In this project, we track the hands using a single camera in real-time without the aid of gloves or markings. Only the natural color of the hands is needed. For vision-based sign recognition, the two possible mounting locations for the camera are in the position of an observer of the signer or from the point of view of the signer himself. These two views can be thought of as second-person and first-person viewpoints, respectively.
Training for a second-person viewpoint is appropriate in the rare
instance when the translation system is to be worn by a hearing person
to translate the signs of a mute or deaf individual.
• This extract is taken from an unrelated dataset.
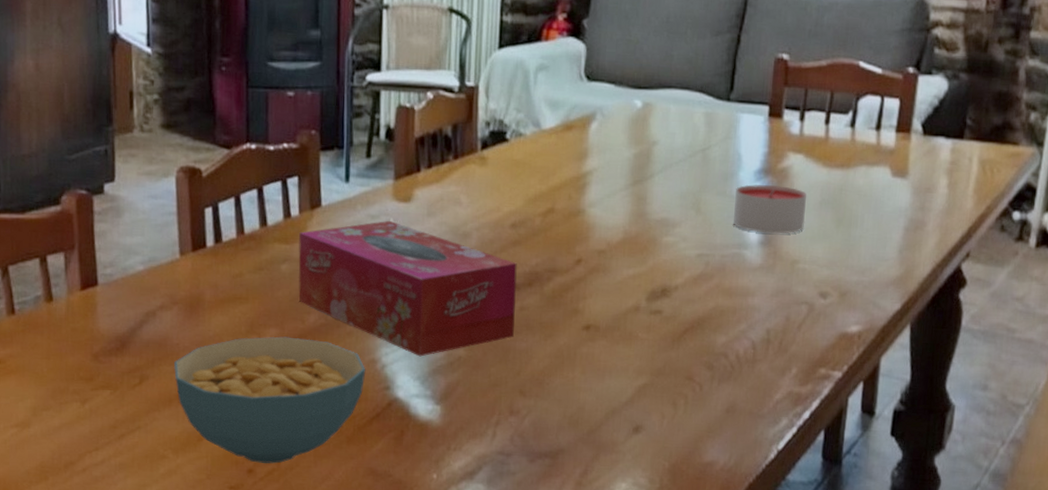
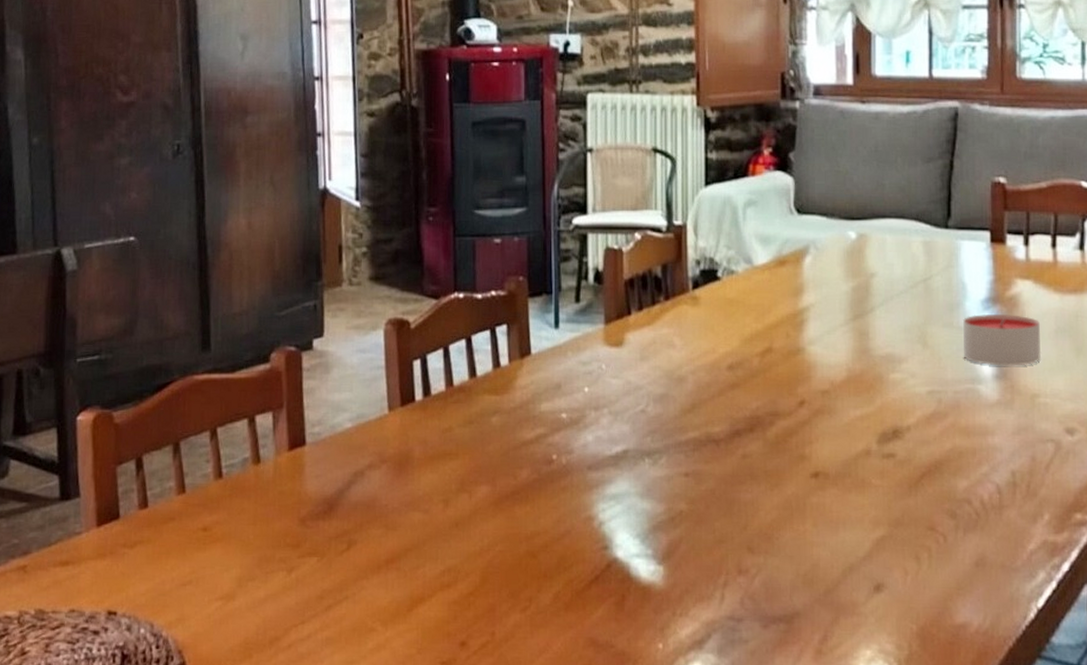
cereal bowl: present [173,336,366,464] -> none [382,494,582,635]
tissue box: present [298,220,517,357] -> none [509,366,737,512]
However, such a
system is also appropriate when a signer wishes to control or dictate
to a desktop computer as is the case in the first experiment. Figure
2 demonstrates the viewpoint of the desk-based
experiment.
The first-person system observes the signer's hands from much the same
viewpoint as the signer himself. Figure 3 shows
the placement of the camera in the cap used in the second experiment,
and demonstrates the resulting
viewpoint. The camera was attached to an SGI for development;
however, current hardware allows for the entire system to be
unobtrusively embedded in the cap itself as a wearable computer. A
matchstick-sized camera such as the Elmo QN401E can be embedded in
front seam above the brim. The brim can be made into a
relatively good quality speaker by lining it with a PVDF transducer
(used in thin consumer-grade stereo speakers). Finally a PC/104-based
CPU, digitizer, and batteries can be placed at the back of the head.
See Starner et al. [17] and the MIT Wearable
Computing Site
(http://wearables.www.media.mit.edu /projects/wearables/)
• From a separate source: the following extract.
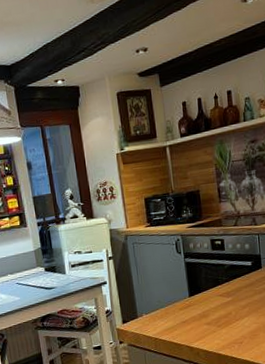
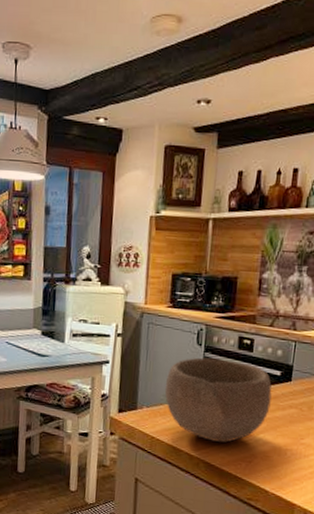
bowl: none [157,260,249,332] -> present [164,357,272,443]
for more detailed information about wearable computing and related
technologies.
A wearable computer system provides the greatest utility for an ASL to spoken English translator. It can be worn by the signer whenever communication with a non-signer might be necessary, such as for business or on vacation. Providing the signer with a self-contained and unobtrusive first-person view translation system is more feasible than trying to provide second-person translation systems for everyone whom the signer might encounter during the day.
For both systems, color NTSC composite video is captured and analyzed at 320 by 243 pixel resolution. This lower resolution avoids video interlace effects. A Silicon Graphics 200MHz R4400 Indy workstation maintains hand tracking at 10 frames per second, a frame rate which Sperling et al. [14] found sufficient for human recognition. To segment each hand initially, the algorithm scans the image until it finds a pixel of the appropriate color, determined by an a priori model of skin color. Given this pixel as a seed, the region is grown by checking the eight nearest neighbors for the appropriate color. Each pixel checked is considered part of the hand. This, in effect, performs a simple morphological dilation upon the resultant image that helps to prevent edge and lighting aberrations. The centroid is calculated as a by-product of the growing step and is stored as the seed for the next frame. Since the hands have the same skin tone, the labels ``left hand'' and ``right hand'' are simply assigned to whichever blob is leftmost and rightmost.
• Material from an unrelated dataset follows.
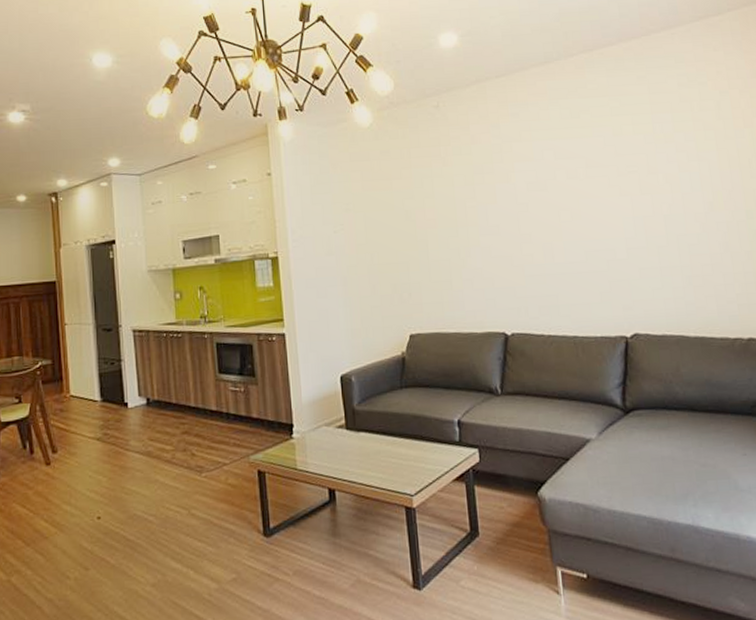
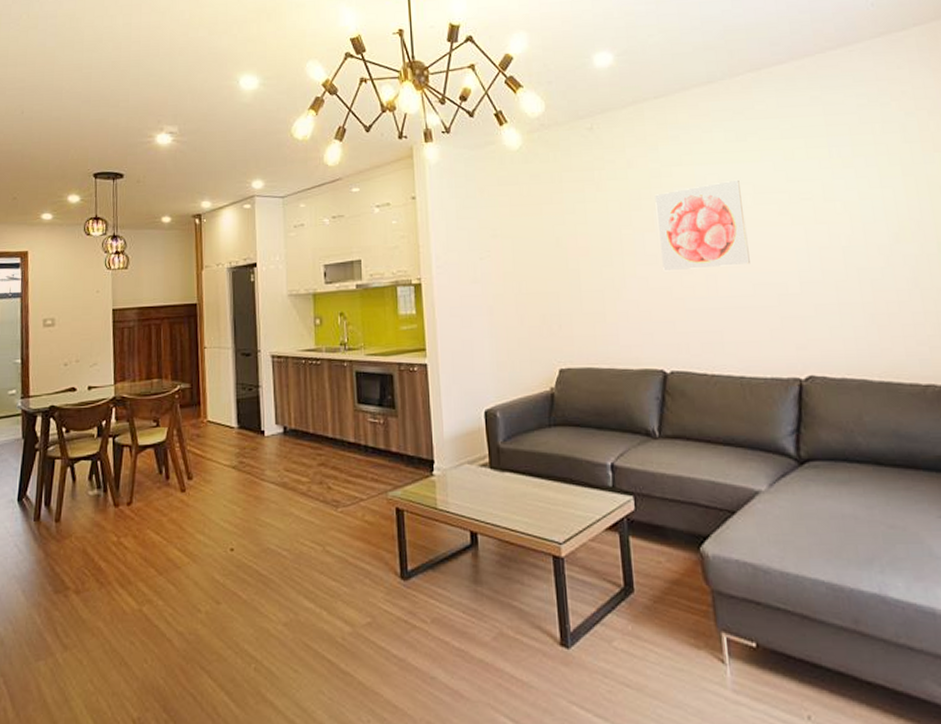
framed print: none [496,154,583,241] -> present [655,179,750,272]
Note that an a priori model of skin color may not be appropriate in some situations. For example, with a mobile system, lighting can change the appearance of the hands drastically. However, the image in Figure 3 provides a clue to addressing this problem, at least for the first-person view. The smudge on the bottom of the image is actually the signer's nose. Since the camera is mounted on a cap, the nose always stays in the same place relative to the image. Thus, the signer's nose can be used as a calibration object for generating a model of the hands' skin color for tracking. While this calibration system has been prototyped, it was not used in these experiments.
After extracting the hand blobs from the scene, second moment analysis is performed on each blob. A sixteen element feature vector is constructed from each hand's x and y position, change in x and y between frames, area (in pixels), angle of axis of least inertia (found by the first eigenvector of the blob) [5], length of this eigenvector, and eccentricity of bounding ellipse.
When tracking skin tones, the above analysis helps to model situations of hand ambiguity implicitly. When a hand occludes either the other hand or the face (or the nose in the case of the wearable version), color tracking alone can not resolve the ambiguity. Since the face remains in the same area of the frame, its position can be determined and discounted. However, the hands move rapidly and occlude each other often. When occlusion occurs, the hands appear to the above system as a single blob of larger than normal area with significantly different moments than either of the two hands in the previous frame. In this implementation, each of the two hands is assigned the features of this single blob whenever occlusion occurs. While not as informative as tracking each hand separately, this method still retains a surprising amount of discriminating information. The occlusion event itself is implicitly modeled, and the combined position and moment information are retained. This method, combined with the time context provided by hidden Markov models, is sufficient to distinguish between many different signs where hand occlusion occurs.